## [TASK REQUIREMENTS]
Your task is to write out exactly the lines from the line containing "17. ZOUMALAN CI" through the end of the records, inclusive at both ends.

________

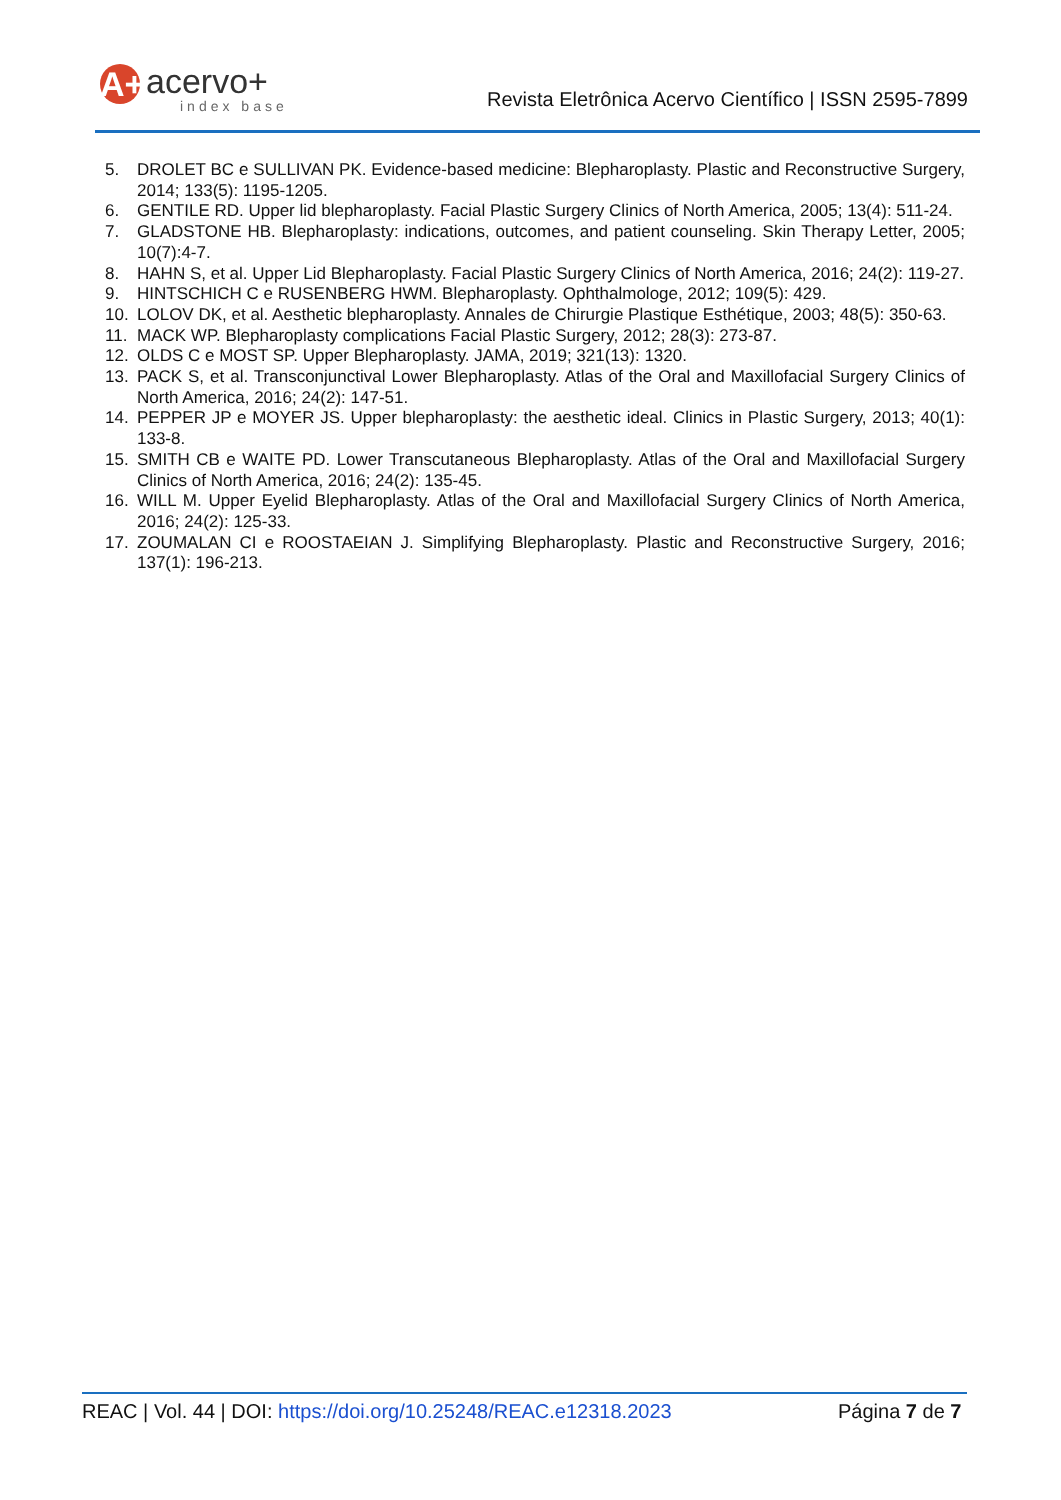A+ acervo+
index base
Revista Eletrônica Acervo Científico | ISSN 2595-7899
5. DROLET BC e SULLIVAN PK. Evidence-based medicine: Blepharoplasty. Plastic and Reconstructive Surgery, 2014; 133(5): 1195-1205.
6. GENTILE RD. Upper lid blepharoplasty. Facial Plastic Surgery Clinics of North America, 2005; 13(4): 511-24.
7. GLADSTONE HB. Blepharoplasty: indications, outcomes, and patient counseling. Skin Therapy Letter, 2005; 10(7):4-7.
8. HAHN S, et al. Upper Lid Blepharoplasty. Facial Plastic Surgery Clinics of North America, 2016; 24(2): 119-27.
9. HINTSCHICH C e RUSENBERG HWM. Blepharoplasty. Ophthalmologe, 2012; 109(5): 429.
10. LOLOV DK, et al. Aesthetic blepharoplasty. Annales de Chirurgie Plastique Esthétique, 2003; 48(5): 350-63.
11. MACK WP. Blepharoplasty complications Facial Plastic Surgery, 2012; 28(3): 273-87.
12. OLDS C e MOST SP. Upper Blepharoplasty. JAMA, 2019; 321(13): 1320.
13. PACK S, et al. Transconjunctival Lower Blepharoplasty. Atlas of the Oral and Maxillofacial Surgery Clinics of North America, 2016; 24(2): 147-51.
14. PEPPER JP e MOYER JS. Upper blepharoplasty: the aesthetic ideal. Clinics in Plastic Surgery, 2013; 40(1): 133-8.
15. SMITH CB e WAITE PD. Lower Transcutaneous Blepharoplasty. Atlas of the Oral and Maxillofacial Surgery Clinics of North America, 2016; 24(2): 135-45.
16. WILL M. Upper Eyelid Blepharoplasty. Atlas of the Oral and Maxillofacial Surgery Clinics of North America, 2016; 24(2): 125-33.
17. ZOUMALAN CI e ROOSTAEIAN J. Simplifying Blepharoplasty. Plastic and Reconstructive Surgery, 2016; 137(1): 196-213.
REAC | Vol. 44 | DOI: https://doi.org/10.25248/REAC.e12318.2023 Página 7 de 7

________

## [ANSWER TO THE EXERCISE]
17. ZOUMALAN CI e ROOSTAEIAN J. Simplifying Blepharoplasty. Plastic and Reconstructive Surgery, 2016; 137(1): 196-213.
REAC | Vol. 44 | DOI: https://doi.org/10.25248/REAC.e12318.2023 Página 7 de 7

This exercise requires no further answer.